◆ Exercise goal: If a line includes "about", copy it out of the entries.

◆ Records from a data source:
○ ○ ○

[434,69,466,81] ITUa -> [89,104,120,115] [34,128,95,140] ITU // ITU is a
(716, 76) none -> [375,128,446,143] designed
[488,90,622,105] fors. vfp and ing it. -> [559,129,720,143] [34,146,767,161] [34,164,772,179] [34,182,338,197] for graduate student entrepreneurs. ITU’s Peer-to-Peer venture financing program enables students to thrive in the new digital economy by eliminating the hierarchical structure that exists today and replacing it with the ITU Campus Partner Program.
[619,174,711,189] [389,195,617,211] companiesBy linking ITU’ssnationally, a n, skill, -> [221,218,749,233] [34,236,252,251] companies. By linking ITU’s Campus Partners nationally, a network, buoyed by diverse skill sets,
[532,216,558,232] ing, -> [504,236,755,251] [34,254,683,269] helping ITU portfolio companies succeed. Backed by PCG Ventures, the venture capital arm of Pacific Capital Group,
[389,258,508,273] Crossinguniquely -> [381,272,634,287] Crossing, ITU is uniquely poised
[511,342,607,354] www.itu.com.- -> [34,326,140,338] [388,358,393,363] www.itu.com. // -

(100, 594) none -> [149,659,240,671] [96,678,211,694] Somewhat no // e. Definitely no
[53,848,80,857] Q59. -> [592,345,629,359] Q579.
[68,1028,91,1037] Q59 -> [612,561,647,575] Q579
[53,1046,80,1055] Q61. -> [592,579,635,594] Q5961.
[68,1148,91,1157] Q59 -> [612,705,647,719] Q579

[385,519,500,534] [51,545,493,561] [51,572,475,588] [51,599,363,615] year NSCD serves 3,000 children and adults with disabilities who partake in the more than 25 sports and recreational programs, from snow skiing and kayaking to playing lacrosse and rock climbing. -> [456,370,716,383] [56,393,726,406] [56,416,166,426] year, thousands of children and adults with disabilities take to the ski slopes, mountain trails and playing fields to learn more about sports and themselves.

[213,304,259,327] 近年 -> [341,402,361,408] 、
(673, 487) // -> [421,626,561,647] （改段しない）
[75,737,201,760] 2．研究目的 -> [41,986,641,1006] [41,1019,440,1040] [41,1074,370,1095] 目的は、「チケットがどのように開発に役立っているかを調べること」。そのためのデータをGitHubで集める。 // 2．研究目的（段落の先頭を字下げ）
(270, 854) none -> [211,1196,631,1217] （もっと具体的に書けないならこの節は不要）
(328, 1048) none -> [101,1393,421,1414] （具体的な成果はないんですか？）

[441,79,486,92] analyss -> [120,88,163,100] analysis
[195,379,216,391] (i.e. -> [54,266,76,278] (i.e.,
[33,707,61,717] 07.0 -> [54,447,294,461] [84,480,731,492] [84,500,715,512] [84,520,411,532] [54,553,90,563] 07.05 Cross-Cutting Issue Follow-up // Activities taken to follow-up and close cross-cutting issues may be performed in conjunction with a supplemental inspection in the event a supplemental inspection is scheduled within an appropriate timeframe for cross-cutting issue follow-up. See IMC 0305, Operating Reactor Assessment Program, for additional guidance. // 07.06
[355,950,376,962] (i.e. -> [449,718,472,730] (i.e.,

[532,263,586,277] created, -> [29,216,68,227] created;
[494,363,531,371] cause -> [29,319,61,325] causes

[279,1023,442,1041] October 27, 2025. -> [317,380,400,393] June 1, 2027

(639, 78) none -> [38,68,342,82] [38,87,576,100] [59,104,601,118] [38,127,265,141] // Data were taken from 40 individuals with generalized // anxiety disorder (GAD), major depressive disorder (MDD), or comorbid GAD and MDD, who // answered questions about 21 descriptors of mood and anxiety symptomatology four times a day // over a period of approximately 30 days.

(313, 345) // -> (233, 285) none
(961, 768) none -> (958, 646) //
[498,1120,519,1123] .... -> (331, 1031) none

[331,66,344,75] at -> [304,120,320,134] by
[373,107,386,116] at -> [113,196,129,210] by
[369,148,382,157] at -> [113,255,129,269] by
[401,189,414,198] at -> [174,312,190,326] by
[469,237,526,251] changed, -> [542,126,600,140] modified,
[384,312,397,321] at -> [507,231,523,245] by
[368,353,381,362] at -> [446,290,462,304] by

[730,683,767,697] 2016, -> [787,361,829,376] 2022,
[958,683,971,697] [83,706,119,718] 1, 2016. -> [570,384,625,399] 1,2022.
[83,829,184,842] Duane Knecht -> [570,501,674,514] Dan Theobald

○ ○ ○

◆ Response below:
[385,519,500,534] [51,545,493,561] [51,572,475,588] [51,599,363,615] year NSCD serves 3,000 children and adults with disabilities who partake in the more than 25 sports and recreational programs, from snow skiing and kayaking to playing lacrosse and rock climbing. -> [456,370,716,383] [56,393,726,406] [56,416,166,426] year, thousands of children and adults with disabilities take to the ski slopes, mountain trails and playing fields to learn more about sports and themselves.
(639, 78) none -> [38,68,342,82] [38,87,576,100] [59,104,601,118] [38,127,265,141] // Data were taken from 40 individuals with generalized // anxiety disorder (GAD), major depressive disorder (MDD), or comorbid GAD and MDD, who // answered questions about 21 descriptors of mood and anxiety symptomatology four times a day // over a period of approximately 30 days.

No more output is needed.